Yes, the performance results youre’ seeing are okay.

  1. deepstream-app is just a simple application to portray the use of DeepStream. In order to get the maximum performance, you would have to look at engineering a video input/inference/post-processing pipeline.
    You would also be served better by using NVIDIA Nsight systems to see what the GPU is actually doing with the multiple instances of the model. Is the inference on the two instances happening in parallel or is only one instance active at a time. In order to get more performance, you can look into translating the model into a TRT-only engine. This get around quite a lot of overhead from TF-TRT. Currently, only two subgraphs of the model have TRT engines generated for them.
  2. To my knowledge there’s no way to do that in DeepStream, since the DeepStream gst-nvstreammux is passing the frames to gst-nvinferserver, thus acting as the client. In case you’re trying to do inference on a cloud hosted instance of DeepStream, you could look into the [souce] field that supports streamed input for inference.

hi @dsingalNV, thanks for your detailed explanation.
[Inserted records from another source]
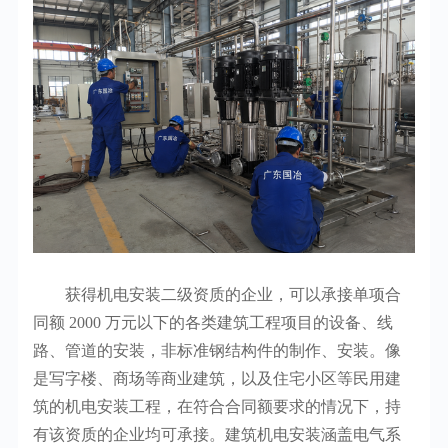
获得机电安装二级资质的企业，可以承接单项合
同额 2000 万元以下的各类建筑工程项目的设备、线
路、管道的安装，非标准钢结构件的制作、安装。像
是写字楼、商场等商业建筑，以及住宅小区等民用建
筑的机电安装工程，在符合合同额要求的情况下，持
有该资质的企业均可承接。建筑机电安装涵盖电气系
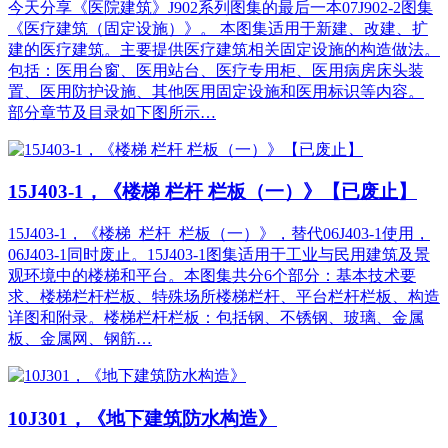
今天分享《医院建筑》J902系列图集的最后一本07J902-2图集
《医疗建筑（固定设施）》。 本图集适用于新建、改建、扩
建的医疗建筑。主要提供医疗建筑相关固定设施的构造做法。
包括：医用台窗、医用站台、医疗专用柜、医用病房床头装
置、医用防护设施、其他医用固定设施和医用标识等内容。
部分章节及目录如下图所示…
15J403-1，《楼梯 栏杆 栏板（一）》【已废止】
15J403-1，《楼梯 栏杆 栏板（一）》，替代06J403-1使用，
06J403-1同时废止。15J403-1图集适用于工业与民用建筑及景
观环境中的楼梯和平台。本图集共分6个部分：基本技术要
求、楼梯栏杆栏板、特殊场所楼梯栏杆、平台栏杆栏板、构造
详图和附录。楼梯栏杆栏板：包括钢、不锈钢、玻璃、金属
板、金属网、钢筋…
10J301，《地下建筑防水构造》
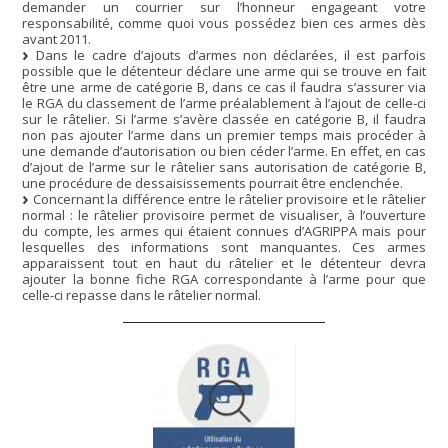
demander un courrier sur l’honneur engageant votre
responsabilité, comme quoi vous possédez bien ces armes dès
avant 2011.
Dans le cadre d’ajouts d’armes non déclarées, il est parfois
possible que le détenteur déclare une arme qui se trouve en fait
être une arme de catégorie B, dans ce cas il faudra s’assurer via
le RGA du classement de l’arme préalablement à l’ajout de celle-ci
sur le râtelier. Si l’arme s’avère classée en catégorie B, il faudra
non pas ajouter l’arme dans un premier temps mais procéder à
une demande d’autorisation ou bien céder l’arme. En effet, en cas
d’ajout de l’arme sur le râtelier sans autorisation de catégorie B,
une procédure de dessaisissements pourrait être enclenchée.
Concernant la différence entre le râtelier provisoire et le râtelier
normal : le râtelier provisoire permet de visualiser, à l’ouverture
du compte, les armes qui étaient connues d’AGRIPPA mais pour
lesquelles des informations sont manquantes. Ces armes
apparaissent tout en haut du râtelier et le détenteur devra
ajouter la bonne fiche RGA correspondante à l’arme pour que
celle-ci repasse dans le râtelier normal.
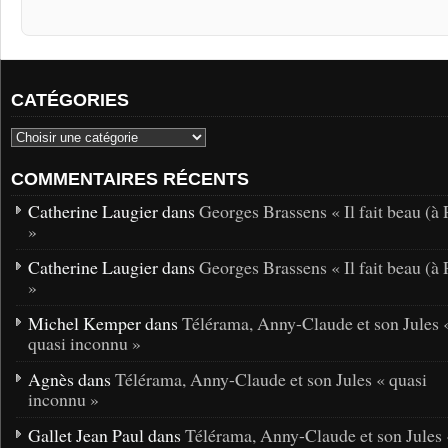
CATÉGORIES
COMMENTAIRES RÉCENTS
Catherine Laugier dans
Georges Brassens « Il fait beau (à 
»
Catherine Laugier dans
Georges Brassens « Il fait beau (à 
»
Michel Kemper dans
Télérama, Anny-Claude et son Jules 
quasi inconnu »
Agnès dans
Télérama, Anny-Claude et son Jules « quasi
inconnu »
Gallet Jean Paul dans
Télérama, Anny-Claude et son Jules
Here are some extra questions:

1- With the current deepstream-app, how can I control the two instances running in parallel or in sequence?
2- How ca the Deepstream-Triton be separated from the client in the case of running the inference on a data center server?

Thanks for the blog. this is really impressive.

I have followed the steps and installed deepstream in my local system as well as Jetson nano. I am able to run the deepstream on my local system, but when I tried to run nano, I am getting below error, could you help me to resolve this.
deepstream-app: error while loading shared libraries: cannot open shared object file: No such file or directory

Hi @dsingalNV, what scripts do you recommend to convert the model to TF-TRT INT8, and also to Native TRT INT8?

This is amazing. All the Nvdia products are well designed and provide good performance.

Hi @virsg, sorry for the late reply. There are three methods I know of to convert your model to TF-TRT or TRT. Some support INT8 and some don’t.

  1. Use the Triton Inference Server’s built in model optimizer for TF models: This enables TF-TRT optimization of the network before inference(although it adds latency to the initial launch) and automatic mixed precision for FP16
  2. Use TF-TRT to generate a savemodel or frozen_graph: Accelerating Inference In TF-TRT User Guide :: NVIDIA Deep Learning Frameworks Documentation and then quantize it: Accelerating Inference In TF-TRT User Guide :: NVIDIA Deep Learning Frameworks Documentation
  3. Use TRT to generate a standalone engine; Accelerating Inference In TF-TRT User Guide :: NVIDIA Deep Learning Frameworks Documentation

@sk.ahmed401 that looks like an error with the DeepStream installation. Was it resolved or are you still looking for help?